Mais surtout, les rédactions françaises ont systématiquement omis – ou ne l’ont-elles pas jugé utile ? – de rappeler un épisode [5] ayant précédé le communiqué virulent de l’APM, et qui apporte un éclairage sensiblement différent sur les relations entre Podemos et l’association de journalistes. En effet, avant 2015, alors que le Parti Populaire dirigeait encore la communauté autonome de Madrid, l’association recevait 8,6 millions d’euros de subventions publiques afin que ses membres bénéficient d’un régime de couverture santé privé unique en son genre. Un privilège auquel la coalition Podemos-PSOE a mis un terme dès son accession au pouvoir. Les déclarations récentes de l’APM seraient-elles motivées par un esprit revanchard à l’égard de la coalition Podemos-PSOE ? Un traitement journalistique honnête aurait au moins évoqué cette possibilité.
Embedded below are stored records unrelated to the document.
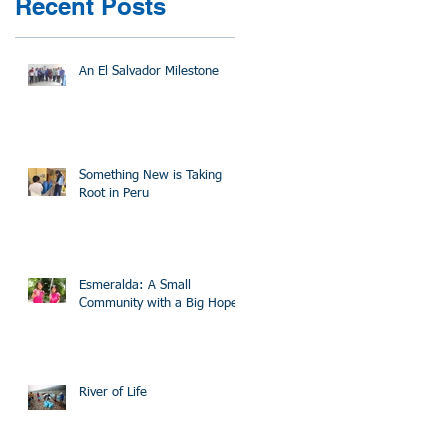
Recent Posts
An El Salvador Milestone
Something New is Taking
Root in Peru
Esmeralda: A Small
Community with a Big Hope
River of Life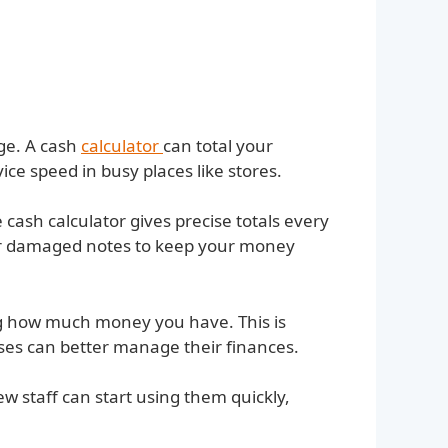
rge. A cash
calculator
can total your
ce speed in busy places like stores.
ash calculator gives precise totals every
 or damaged notes to keep your money
ng how much money you have. This is
sses can better manage their finances.
w staff can start using them quickly,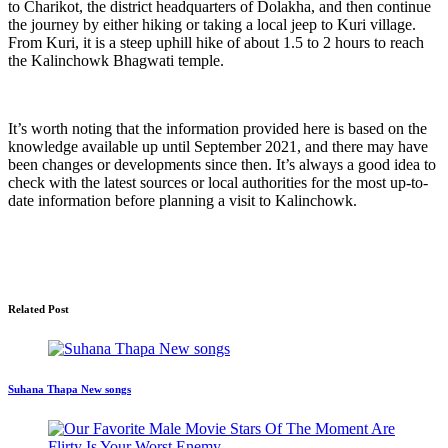
to Charikot, the district headquarters of Dolakha, and then continue
the journey by either hiking or taking a local jeep to Kuri village.
From Kuri, it is a steep uphill hike of about 1.5 to 2 hours to reach
the Kalinchowk Bhagwati temple.
It’s worth noting that the information provided here is based on the
knowledge available up until September 2021, and there may have
been changes or developments since then. It’s always a good idea to
check with the latest sources or local authorities for the most up-to-
date information before planning a visit to Kalinchowk.
Related Post
Suhana Thapa New songs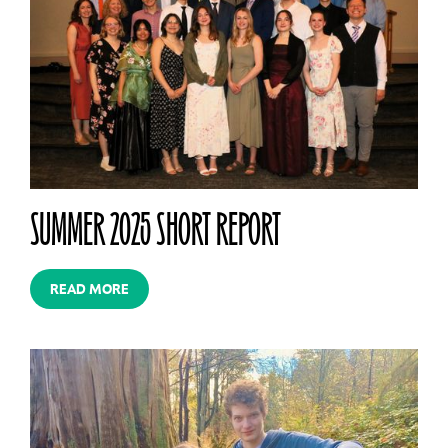
SUMMER 2025 SHORT REPORT
READ MORE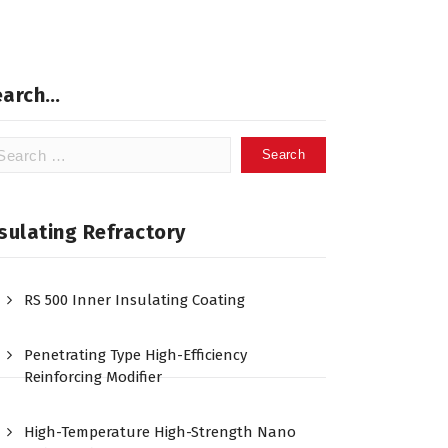
earch…
arch
:
sulating Refractory
RS 500 Inner Insulating Coating
Penetrating Type High-Efficiency
Reinforcing Modifier
High-Temperature High-Strength Nano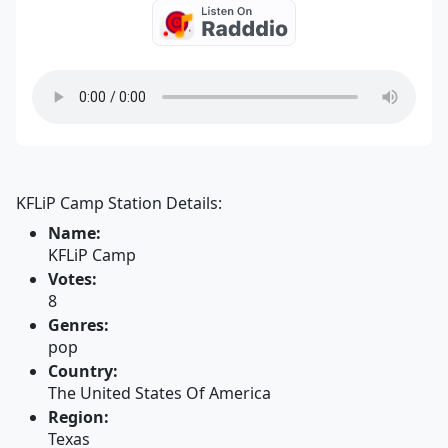
KFLiP Camp Station Details:
Name:
KFLiP Camp
Votes:
8
Genres:
pop
Country:
The United States Of America
Region:
Texas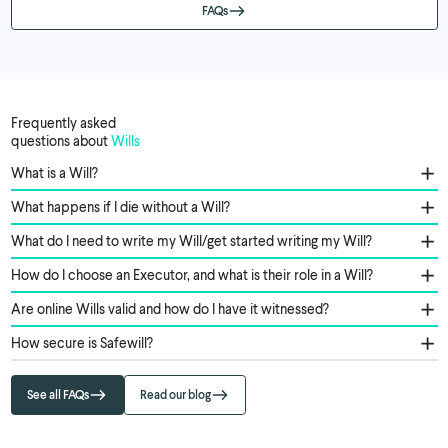
FAQs
Frequently asked
questions about
Wills
What is a Will?
What happens if I die without a Will?
What do I need to write my Will/get started writing my Will?
How do I choose an Executor, and what is their role in a Will?
Are online Wills valid and how do I have it witnessed?
How secure is Safewill?
See all FAQs
Read our blog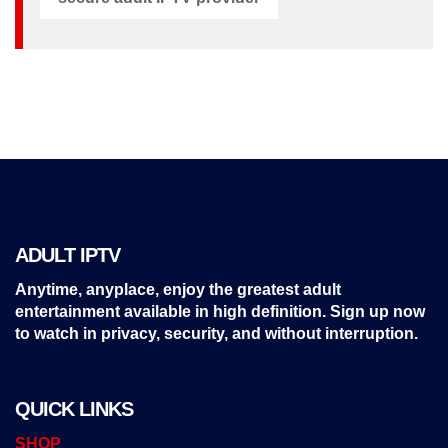
ADULT IPTV
Anytime, anyplace, enjoy the greatest adult
entertainment available in high definition. Sign up now
to watch in privacy, security, and without interruption.
QUICK LINKS
SHOP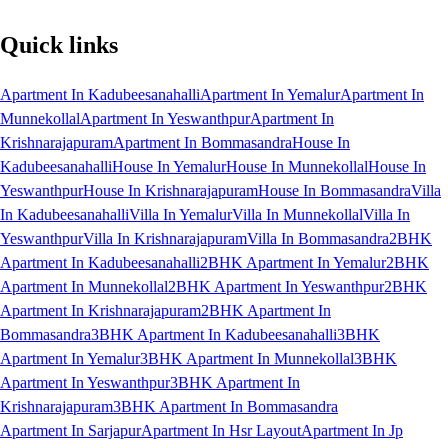
Quick links
Apartment In Kadubeesanahalli
Apartment In Yemalur
Apartment In
Munnekollal
Apartment In Yeswanthpur
Apartment In
Krishnarajapuram
Apartment In Bommasandra
House In
Kadubeesanahalli
House In Yemalur
House In Munnekollal
House In
Yeswanthpur
House In Krishnarajapuram
House In Bommasandra
Villa
In Kadubeesanahalli
Villa In Yemalur
Villa In Munnekollal
Villa In
Yeswanthpur
Villa In Krishnarajapuram
Villa In Bommasandra
2BHK
Apartment In Kadubeesanahalli
2BHK Apartment In Yemalur
2BHK
Apartment In Munnekollal
2BHK Apartment In Yeswanthpur
2BHK
Apartment In Krishnarajapuram
2BHK Apartment In
Bommasandra
3BHK Apartment In Kadubeesanahalli
3BHK
Apartment In Yemalur
3BHK Apartment In Munnekollal
3BHK
Apartment In Yeswanthpur
3BHK Apartment In
Krishnarajapuram
3BHK Apartment In Bommasandra
Apartment In Sarjapur
Apartment In Hsr Layout
Apartment In Jp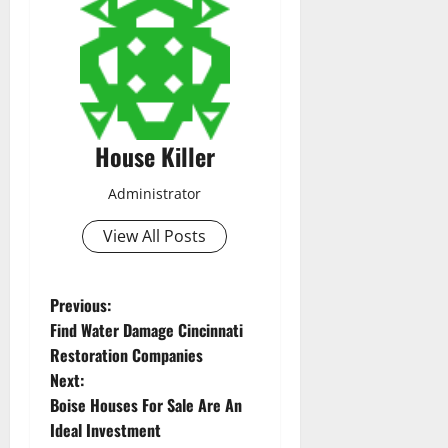
House Killer
Administrator
View All Posts
P
Previous:
Find Water Damage Cincinnati
o
Restoration Companies
Next:
s
Boise Houses For Sale Are An
t
Ideal Investment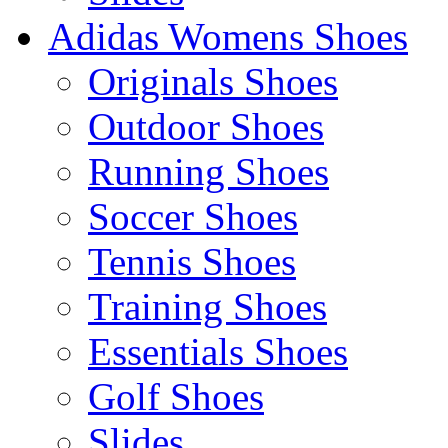
Adidas Womens Shoes
Originals Shoes
Outdoor Shoes
Running Shoes
Soccer Shoes
Tennis Shoes
Training Shoes
Essentials Shoes
Golf Shoes
Slides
Enfin, à lire la presse française, nous aurions presque tendance à croire que Pablo Iglesias, le secrétaire général de Podemos, est resté silencieux dans cette affaire. Il s’est pourtant exprimé longuement le jour-même, allant au-devant des accusations en estimant que « celui qui évoque des menaces parle d’un délit, et devrait ainsi fournir les preuves devant un tribunal ». Le communiqué de l’APM a en outre suscité une série de droits de réponse et d’analyses contradictoires, parues dans la presse espagnole [6]. Toutefois, aucun de ces droits de réponse n’eut finalement voix au chapitre dans la presse française ; pas plus que de plus amples analyses ne vinrent tempérer a posteriori la virulence de leurs réquisitoires [7].
Désinvolture, négligence ou parti-pris ? Un peu des trois sans doute : vigilance et rigueur professionnelles sont d’autant plus facilement mises en sourdine par un journaliste qu’une « information » conforte ses opinions et ses a priori – a fortiori lorsque les sources sont lointaines et que les vérifications demandent un travail de documentation long et fastidieux… Quoi qu’il en soit, cet épisode est tristement révélateur de la pauvreté et de la médiocrité de l’information internationale, et singulièrement du traitement de l’actualité politique à l’étranger.